Santa Monica Observer - Community, Diversity, Sustainability and other Overused Words

By Stan Greene
Observer Staff Writer 

Star Trek at 50: TV's First Sci Fi Franchise Premiered Sept. 8th, 1966

The TV series has lived long and prospered, even into the present time.


September 9, 2016

The original cast. Shatner is still around, but Nimoy, Bones and Scotty have all gone to their galactic reward.

If you are as much of a geek as I am, chances are you already know that today is the 50th anniversary of the date Star Trek burst onto the small screen. People had just started getting color TV's, and suddenly there was this amazing green alien who seemed a lot like the rabbi at my schul. Well, as NBC says, the series lived long and prospered, even featuring TV's first interracial kiss.

The show, which followed the exploits of a 23rd century crew of interstellar explorers (working for the fictional United Federation of Planets, or "Federation"), distinguished itself with its intricate plotlines that often featured prescient social commentary, and its colorful cast of characters including the logical half-human Spock, the compassionate Dr. "Bones" McCoy and the purely passionate Captain James T. Kirk.

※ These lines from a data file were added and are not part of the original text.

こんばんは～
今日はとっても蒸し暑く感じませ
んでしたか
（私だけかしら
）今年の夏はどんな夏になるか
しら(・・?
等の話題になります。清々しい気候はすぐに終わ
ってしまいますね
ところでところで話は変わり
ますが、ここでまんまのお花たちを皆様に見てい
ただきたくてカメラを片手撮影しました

Since The Original Series (called TOS by fans) was pulled in 1969, fans lobbied Paramount Studios for a sequel. In 1987, Star Trek the Next Generation aired. It's often called TNG, and stars Patrick Stewart as Captain Pickard.

Deep Space Nine followed, as did a series called Star Trek Voyager, and another called Star Trek Enterprise, the only other Star Trek series to be cancelled in less than 5 seasons.

Fans have projected all sorts of sociopolitical meanings onto "Star Trek" in the decades since it first aired.

Chris Pine in Star Trek beyond, plays iconic Captain Kirk

Citing the importance of Vasquez Rocks, Steve Lopez writes: "Star Trek" fans can recall Kirk staring in confused wonder as one of the loves of his life, Ruth, inexplicably emerges among the rocks on planet Omicron Delta, ostensibly many light years from Earth, in "Shore Leave." In the same episode, Kirk engages in a rough-and-tumble brawl around the rocks' distinctive angles and crevasses with a trouble-making upperclassman who used to taunt him at Star Fleet Academy.

And then of course, there was the Gorn. Lately he has appeared with Bill Shatner on YouTube, both of them watching TV while enjoying a bowl of chips together. I'd like to tell you she misses Nimoy but I know it's not true.

I did notice that in addition to giving likes and hearts out on Facebook today, you also could give an item Shatner's live long and prosper her and gesture, which she borrowed from the Rabbi at his show. Not making this up. It's the Priestly Blessing on high holidays and that's where Nimoy himself says he got the Vulcan hand gesture.

" when I was in law school my career was to be a legal affairs specialist for Starfleet" tweeted Greg Richardson.